A leitura do Evangelho para Mesopentecostes é a de João 7, onde Cristo vai a Jerusalém e ensina no Templo “indo a festa a meio”, mas não é no tempo do Pentecostes. É no tempo de outra festa, a Festa de Sucot (dos Tabernáculos ou das Tendas), que ocorre no outono e não na primavera. Por que, então, fazer essa leitura em nossa Festa de Mesopentecostes? A Festa de Sucot é mais apropriada ao tema principal da nossa Festa de Mesopentecostes, porque a festa de sete dias de Sucot envolvia uma cerimônia de libação muito alegre ou “O Verter da Água” (Nisuch Ha-Hayim), que era tirada da piscina de Siloé e levada ao Templo durante todas as manhãs da festa.
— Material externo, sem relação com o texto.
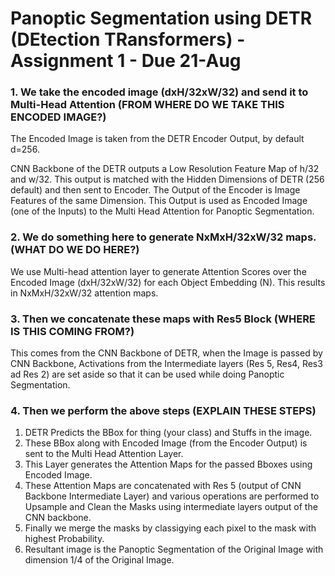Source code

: 

# Panoptic Segmentation using DETR (DEtection TRansformers) - Assignment 1 - Due 21-Aug

### 1. We take the encoded image (dxH/32xW/32) and send it to Multi-Head Attention (FROM WHERE DO WE TAKE THIS ENCODED IMAGE?)
The Encoded Image is taken from the DETR Encoder Output, by default d=256. 

CNN Backbone of the DETR outputs a Low Resolution Feature Map of h/32 and w/32. This output is matched with the Hidden Dimensions of DETR (256 default) and then sent to Encoder. The Output of the Encoder is Image Features of the same Dimension. This Output is used as Encoded Image (one of the Inputs) to the Multi Head Attention for Panoptic Segmentation.



### 2. We do something here to generate NxMxH/32xW/32 maps. (WHAT DO WE DO HERE?)

We use Multi-head attention layer to generate Attention Scores over the Encoded Image (dxH/32xW/32) for each Object Embedding (N). This results in NxMxH/32xW/32 attention maps.


### 3. Then we concatenate these maps with Res5 Block (WHERE IS THIS COMING FROM?)

This comes from the CNN Backbone of DETR, when the Image is passed by CNN Backbone, Activations from the Intermediate layers (Res 5, Res4, Res3 ad Res 2) are set aside so that it can be used while doing Panoptic Segmentation.

### 4. Then we perform the above steps (EXPLAIN THESE STEPS)

1. DETR Predicts the BBox for thing (your class) and Stuffs in the image.
2. These BBox along with Encoded Image (from the Encoder Output) is sent to the Multi Head Attention Layer.
3. This Layer generates the Attention Maps for the passed Bboxes using Encoded Image.
4. These Attention Maps are concatenated with Res 5 (output of CNN Backbone Intermediate Layer) and various operations are performed to Upsample and Clean the Masks using intermediate layers output of the CNN backbone.
5. Finally we merge the masks by classigying each pixel to the mask with highest Probability.
6. Resultant image is the Panoptic Segmentation of the Original Image with dimension 1/4 of the Original Image.
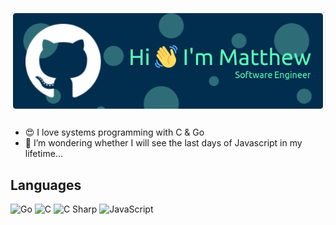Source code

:<h1 align="center">
  <img src="./github-header-image.png" />
</h1>

- 😍 I love systems programming with C & Go
- 🤔 I’m wondering whether I will see the last days of Javascript in my lifetime...

## Languages

![Go](https://img.shields.io/badge/-Go-2b2b2b?&logo=Go)
![C](https://img.shields.io/badge/-C-2b2b2b?&logo=C)
![C Sharp](https://img.shields.io/badge/-C%20Sharp-2b2b2b?&logo=Csharp)
![JavaScript](https://img.shields.io/badge/-Javascript-2b2b2b?&logo=Javascript)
Nosso Senhor usa essa ocasião para falar sobre Sua “água viva”, no último dia da festa que durava uma semana: “Se alguém tem sede, venha a mim; e quem crê em mim que sacie a sua sede! Como diz a Escritura, hão-de correr do seu coração rios de água viva” (João 7,37s). E, em seguida, o evangelista João explica: “Ora Ele disse isto, referindo-se ao Espírito que iam receber os que nele acreditassem; com efeito, ainda não tinham o Espírito, porque Jesus ainda não tinha sido glorificado”.
Que promessa magnífica! Nesta manhã, podemos ser uma dessas pessoas, de cujo coração “hão-de correr rios de água viva”. Só precisamos vir e beber de Sua graça, que se derrama abundantemente sobre nós, quando abrimos nosso coração para a comunhão com Ele, fortalecendo nossa fé n’Ele em vez de permanecermos em nossos próprios pensamentos ou medos egocêntricos. Vale a pena, valemos a pena, sermos vasos de Sua graça ao longo de nosso dia, em vez de espalharmos tristeza e morbidez, como podemos nos tornar quando nos concentramos apenas em nossas próprias vozes ou nas vozes de nossa própria cabeça. “Vinde, bebamos uma bebida nova, não miraculosamente tirada de uma pedra, mas que brota do túmulo de Cristo, em Quem está nossa força” (Cânone Pascal, Irmos 3).